Por Redacción Central La Pluma Viral
«La ley es igual para todos, pero a veces algunos se olvidan de que la toga no es un escudo protector contra la decencia.»
El Colegio de Abogados de Tucumán (CAT) se prepara para cortar la cinta de los 100 años de su creación este próximo 31 de julio de 2026. Un siglo de historia institucional que debería ser una fiesta para la abogacía provincial, pero que hoy huele más a velorio ético que a celebración.

En la fotografía aparecen el mediador y presidente del Colegio de Abogados, Alberto López Domínguez, junto a Miguel Acevedo, presidente de la Legislatura de Tucumán —considerada la más costosa del país—, y el vicepresidente del CAT, el abogado Gustavo Usandivaras. Los representantes del gremio de la abogacía tucumana son asiduos visitantes de un poder que últimamente nos tiene acostumbrados a aprobar leyes inconstitucionales y poco favorables para el ejercicio profesional.
Mientras los popes de la institución pulen los discursos celebratorios y afinan los festejos del centenario, la realidad se cuela por la ventana en forma de papel sellado. Un ciudadano de a pie se animó a poner los puntos sobre las íes y a sacudir la modorra corporativa con un pedido que cae como un baldazo de agua fría justo en medio de la fiesta.
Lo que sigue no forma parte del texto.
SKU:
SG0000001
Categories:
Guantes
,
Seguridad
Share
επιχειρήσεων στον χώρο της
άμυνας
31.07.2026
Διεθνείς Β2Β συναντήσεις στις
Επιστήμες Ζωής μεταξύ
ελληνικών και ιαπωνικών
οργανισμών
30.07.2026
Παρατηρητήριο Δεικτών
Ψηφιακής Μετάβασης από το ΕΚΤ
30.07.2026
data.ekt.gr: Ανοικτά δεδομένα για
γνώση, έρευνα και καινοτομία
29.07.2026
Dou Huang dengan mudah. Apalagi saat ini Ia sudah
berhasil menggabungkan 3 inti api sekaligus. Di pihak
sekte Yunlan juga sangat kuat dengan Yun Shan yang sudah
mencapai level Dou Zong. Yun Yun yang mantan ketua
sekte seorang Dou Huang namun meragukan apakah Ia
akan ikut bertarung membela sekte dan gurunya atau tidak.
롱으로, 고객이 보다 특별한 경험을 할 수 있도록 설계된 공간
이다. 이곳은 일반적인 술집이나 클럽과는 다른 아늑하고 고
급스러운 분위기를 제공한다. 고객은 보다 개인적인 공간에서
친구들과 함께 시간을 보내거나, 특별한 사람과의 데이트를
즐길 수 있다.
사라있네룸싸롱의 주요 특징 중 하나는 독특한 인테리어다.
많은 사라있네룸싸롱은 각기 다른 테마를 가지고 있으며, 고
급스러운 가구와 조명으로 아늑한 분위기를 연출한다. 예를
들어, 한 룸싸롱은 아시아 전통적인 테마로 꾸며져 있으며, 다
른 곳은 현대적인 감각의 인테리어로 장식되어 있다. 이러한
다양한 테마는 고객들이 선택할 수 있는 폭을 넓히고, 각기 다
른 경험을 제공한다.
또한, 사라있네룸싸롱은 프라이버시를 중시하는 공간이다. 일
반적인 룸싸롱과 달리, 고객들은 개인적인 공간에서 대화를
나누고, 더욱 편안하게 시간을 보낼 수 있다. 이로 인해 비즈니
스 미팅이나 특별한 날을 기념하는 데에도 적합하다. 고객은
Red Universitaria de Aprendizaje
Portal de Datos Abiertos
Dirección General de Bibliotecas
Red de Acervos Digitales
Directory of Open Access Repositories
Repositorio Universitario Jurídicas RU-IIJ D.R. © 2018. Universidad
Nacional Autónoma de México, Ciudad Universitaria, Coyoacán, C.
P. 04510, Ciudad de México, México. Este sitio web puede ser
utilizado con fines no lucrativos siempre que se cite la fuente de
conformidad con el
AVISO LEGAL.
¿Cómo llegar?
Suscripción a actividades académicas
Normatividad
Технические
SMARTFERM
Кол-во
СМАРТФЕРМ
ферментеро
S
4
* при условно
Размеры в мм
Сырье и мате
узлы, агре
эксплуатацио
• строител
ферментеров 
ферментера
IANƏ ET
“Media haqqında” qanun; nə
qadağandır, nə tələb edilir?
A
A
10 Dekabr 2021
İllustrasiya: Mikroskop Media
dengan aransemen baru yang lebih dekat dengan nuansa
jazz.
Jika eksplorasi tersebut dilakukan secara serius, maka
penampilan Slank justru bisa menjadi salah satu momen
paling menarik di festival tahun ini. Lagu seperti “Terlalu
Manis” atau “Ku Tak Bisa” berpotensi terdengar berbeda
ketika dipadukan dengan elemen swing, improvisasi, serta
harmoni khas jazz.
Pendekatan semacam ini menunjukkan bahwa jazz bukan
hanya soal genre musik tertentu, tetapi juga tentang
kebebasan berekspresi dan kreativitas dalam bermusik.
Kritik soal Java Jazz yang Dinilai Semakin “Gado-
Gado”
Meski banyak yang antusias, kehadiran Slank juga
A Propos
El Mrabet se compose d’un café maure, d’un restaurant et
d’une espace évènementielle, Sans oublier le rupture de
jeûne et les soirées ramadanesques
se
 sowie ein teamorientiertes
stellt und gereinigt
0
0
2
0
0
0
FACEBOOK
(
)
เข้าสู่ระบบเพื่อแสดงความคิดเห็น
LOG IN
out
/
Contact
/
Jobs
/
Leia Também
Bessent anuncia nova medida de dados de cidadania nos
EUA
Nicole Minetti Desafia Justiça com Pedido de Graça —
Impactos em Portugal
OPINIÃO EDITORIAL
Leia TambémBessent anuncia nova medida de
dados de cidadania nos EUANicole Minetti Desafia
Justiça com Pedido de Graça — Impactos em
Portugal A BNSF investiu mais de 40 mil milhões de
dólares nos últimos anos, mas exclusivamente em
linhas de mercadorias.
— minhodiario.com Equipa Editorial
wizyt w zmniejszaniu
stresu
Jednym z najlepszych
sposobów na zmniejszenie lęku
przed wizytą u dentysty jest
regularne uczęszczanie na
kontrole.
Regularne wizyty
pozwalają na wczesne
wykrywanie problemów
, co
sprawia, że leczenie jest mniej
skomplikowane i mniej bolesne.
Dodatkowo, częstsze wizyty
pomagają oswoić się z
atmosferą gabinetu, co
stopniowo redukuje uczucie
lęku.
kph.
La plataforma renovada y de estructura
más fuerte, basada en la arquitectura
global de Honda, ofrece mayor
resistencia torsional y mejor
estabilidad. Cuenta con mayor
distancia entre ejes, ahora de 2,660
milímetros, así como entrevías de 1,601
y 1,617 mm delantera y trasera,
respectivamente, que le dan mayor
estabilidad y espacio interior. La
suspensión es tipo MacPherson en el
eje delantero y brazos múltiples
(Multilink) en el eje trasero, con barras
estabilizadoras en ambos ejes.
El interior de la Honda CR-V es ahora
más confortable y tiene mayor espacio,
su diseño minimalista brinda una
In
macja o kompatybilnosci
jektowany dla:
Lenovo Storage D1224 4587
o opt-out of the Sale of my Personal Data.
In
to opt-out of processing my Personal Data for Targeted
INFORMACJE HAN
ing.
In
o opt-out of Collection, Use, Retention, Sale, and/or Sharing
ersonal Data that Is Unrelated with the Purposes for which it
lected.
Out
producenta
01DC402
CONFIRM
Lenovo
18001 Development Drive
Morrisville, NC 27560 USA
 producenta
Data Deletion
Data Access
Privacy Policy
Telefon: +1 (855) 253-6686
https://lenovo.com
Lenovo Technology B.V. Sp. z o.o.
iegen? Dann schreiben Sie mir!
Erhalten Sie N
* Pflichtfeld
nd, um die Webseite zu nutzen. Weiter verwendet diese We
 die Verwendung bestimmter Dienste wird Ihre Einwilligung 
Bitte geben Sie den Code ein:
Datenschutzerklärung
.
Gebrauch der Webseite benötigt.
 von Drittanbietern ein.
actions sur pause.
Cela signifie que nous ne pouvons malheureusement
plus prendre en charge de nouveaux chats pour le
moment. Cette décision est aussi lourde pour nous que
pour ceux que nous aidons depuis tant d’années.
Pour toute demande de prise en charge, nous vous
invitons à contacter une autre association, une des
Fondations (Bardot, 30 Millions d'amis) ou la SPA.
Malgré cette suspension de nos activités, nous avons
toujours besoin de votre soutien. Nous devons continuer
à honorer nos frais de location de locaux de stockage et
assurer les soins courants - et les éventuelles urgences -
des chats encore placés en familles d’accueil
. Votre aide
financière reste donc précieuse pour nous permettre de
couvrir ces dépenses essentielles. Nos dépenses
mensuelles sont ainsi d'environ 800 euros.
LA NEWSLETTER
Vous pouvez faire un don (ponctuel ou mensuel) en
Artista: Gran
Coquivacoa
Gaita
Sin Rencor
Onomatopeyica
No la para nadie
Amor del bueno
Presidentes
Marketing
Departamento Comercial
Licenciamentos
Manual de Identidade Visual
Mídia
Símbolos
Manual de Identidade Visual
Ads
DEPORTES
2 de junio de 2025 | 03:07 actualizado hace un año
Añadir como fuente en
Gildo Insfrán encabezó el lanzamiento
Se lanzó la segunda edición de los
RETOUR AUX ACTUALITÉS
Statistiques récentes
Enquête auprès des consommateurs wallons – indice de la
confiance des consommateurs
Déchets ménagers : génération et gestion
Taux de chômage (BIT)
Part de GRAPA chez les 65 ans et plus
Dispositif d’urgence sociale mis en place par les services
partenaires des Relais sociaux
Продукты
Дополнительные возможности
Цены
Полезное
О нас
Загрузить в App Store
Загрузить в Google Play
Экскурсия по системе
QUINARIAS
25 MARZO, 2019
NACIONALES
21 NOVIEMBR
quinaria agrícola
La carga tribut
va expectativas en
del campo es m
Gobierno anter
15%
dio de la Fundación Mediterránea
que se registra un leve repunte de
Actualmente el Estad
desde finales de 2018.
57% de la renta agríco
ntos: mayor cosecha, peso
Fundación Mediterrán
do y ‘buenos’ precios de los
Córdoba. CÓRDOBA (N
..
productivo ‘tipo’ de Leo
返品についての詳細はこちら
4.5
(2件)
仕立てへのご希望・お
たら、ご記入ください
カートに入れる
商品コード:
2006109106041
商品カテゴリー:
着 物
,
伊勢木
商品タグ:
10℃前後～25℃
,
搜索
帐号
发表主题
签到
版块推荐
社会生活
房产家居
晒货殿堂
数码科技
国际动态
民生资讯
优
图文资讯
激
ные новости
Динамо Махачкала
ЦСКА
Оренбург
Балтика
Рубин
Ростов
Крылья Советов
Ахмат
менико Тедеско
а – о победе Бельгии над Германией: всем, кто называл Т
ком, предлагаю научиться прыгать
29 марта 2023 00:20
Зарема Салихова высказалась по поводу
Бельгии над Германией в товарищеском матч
Imágenes de la cuestionada celebración del CAT: con la casta y sin abogados. Como si fuera poco, ahora el centenario quedó manchado por el pedido de exclusión de la matrícula de José Orellana, que López Domínguez no quería recibir e hizo estallar la sede de los abogados y abogadas de Tucumán.
Con la precisión de un cirujano, Hugo Aldo Santillán formalizó hoy un escrito explosivo ante el Consejo Directivo que encabeza el doctor Alberto López Domínguez.
¿Qué exige?
Nada menos que excluir de manera fulminante de la matrícula al abogado José Orellana (Matrícula CAT 8249).

Don Hugo Santillán saliendo del Colegio de Abogados de Tucumán, tras pedir la exclusión del matriculado José Orellana.
El trasfondo de este escándalo no admite dobleces: sobre el abogado egresado de la Universidad San Pablo T, José Fernando Orellana pesa una condena firme dictada por el Tribunal Oral en lo Criminal y Correccional Nro. 28 de la Capital Federal (Causa CCC 70266/2016/TO1), que lo encontró culpable del delito de abuso sexual simple, sumado a una inhabilitación absoluta y perpetua para ejercer cargos públicos.
¿Qué dice la normativa?
La Ley Provincial Nº 5233 es implacable en su artículo 19, inciso 1°, prohibiendo la matrícula a quienes pierden los requisitos mínimos de idoneidad, decoro y probidad. Tener a un condenado por delitos de esta laya stockeado en el padrón profesional, justo cuando la institución cumple un siglo de vida, es una cachetada monumental a la memoria de los fundadores del Colegio.

Las exigencias del escrito en el que deberá intervenir el Tribunal de Ética del Colegio de Abogados de Tucumán, encabezado por la Constitucionalista, docente de la UNT Dra. Carmen Fintan, esposa del fallecido Luis Iriarte. Ahora deberán proceder conforme a derecho.
El petitorio presentado ante las autoridades del CAT arrincona a la dirigencia en su propia casa, por presentada la solicitud formal de exclusión de la matrícula del condenado José Orellana, se impulse de inmediato el trámite utilizando las atribuciones de gobierno y depuración institucional que la Ley Nº 5233 le otorga al Colegio y disponga la expulsión formal y definitiva del padrón de matriculados, limpiando la casa antes de apagar las velitas.
Las paredes del centenario Colegio de Abogados tiemblan. La gran pregunta que flota en el aire tucumano en vísperas del gran aniversario es si el Consejo Directivo elegirá seguir bailando al ritmo de la corporación o si tendrá el decoro de limpiar la placa antes de comer un canapé y brindar.